Immagino che il dibattito sui rischi per la democrazia in Italia non la stia appassionando, giusto?

«Assolutamente no. E non credo che la destra voglia imporre la dittatura. La nostra è una democrazia solida, matura, con istituzioni radicate nella coscienza del Paese. Abbiamo un garante come Sergio Mattarella, un galantuomo che interpreta il suo ruolo con equilibrio e saggezza. Se il Parlamento funziona poco, bisogna parlarne con i parlamentari. Sulla libertà di stampa: certo, ci sono troppe querele temerarie e richieste di risarcimento esorbitanti, ma nessuna censura di Stato. Nessuno impone ai giornalisti cosa scrivere e in Italia c’è pluralismo, ci sono giornalisti con la schiena dritta. Ci sono anche giornalisti con la schiena meno dritta, ma c’è libertà. Sentire dire che “la democrazia è in pericolo” mi irrita: è un allarme infondato e spesso interessato».

Vorrei rievocare Pasolini, morto cinquant’anni fa, e che lei cita a chiusura del libro.

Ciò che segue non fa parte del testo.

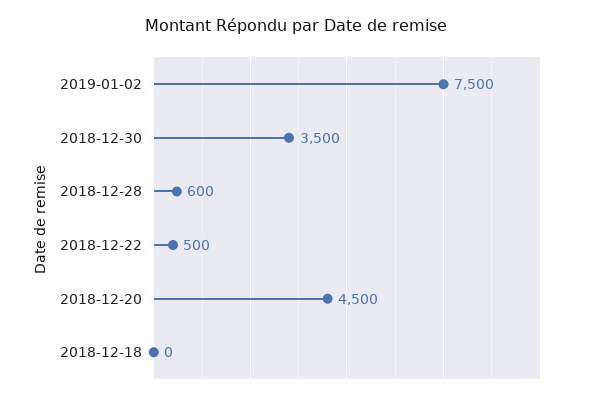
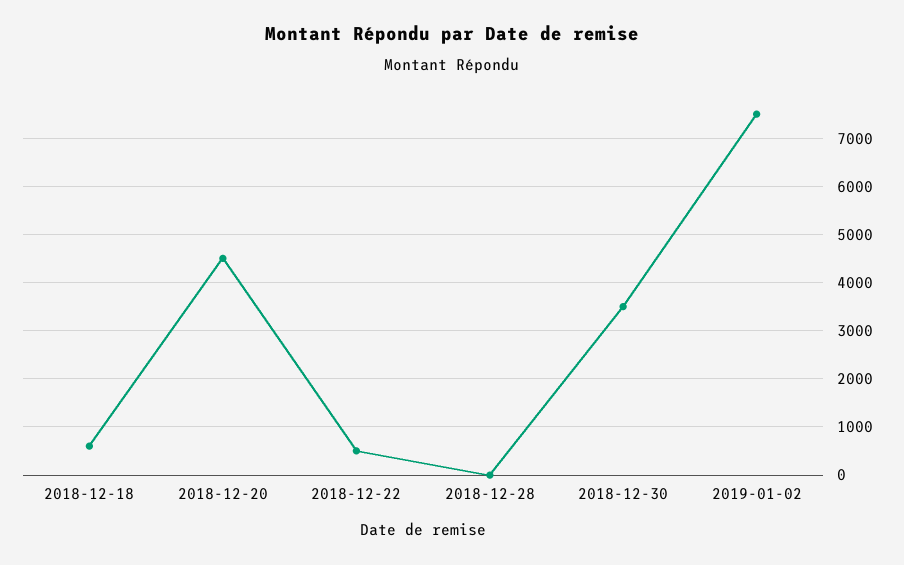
2018-12-28: 600 -> 0
2018-12-18: 0 -> 600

Proprio lui che denunciò come sulle spalle dell’antifascismo si stava imponendo il consumismo. Cosa direbbe oggi?

«Pasolini aveva intuito tutto. In una lettera del 1973 ad Alberto Moravia scriveva: “Mi chiedo, caro Alberto, se questo antifascismo rabbioso, sfogato nelle piazze oggi a Fascismo finito, non sia un’arma di distrazione che la classe dominante usa per vincolare il dissenso”. Credo che direbbe le stesse cosa anche oggi. Il mio libro, in fondo, nasce proprio da questa consapevolezza. Non è un atto d’accusa, ma un invito alla riflessione».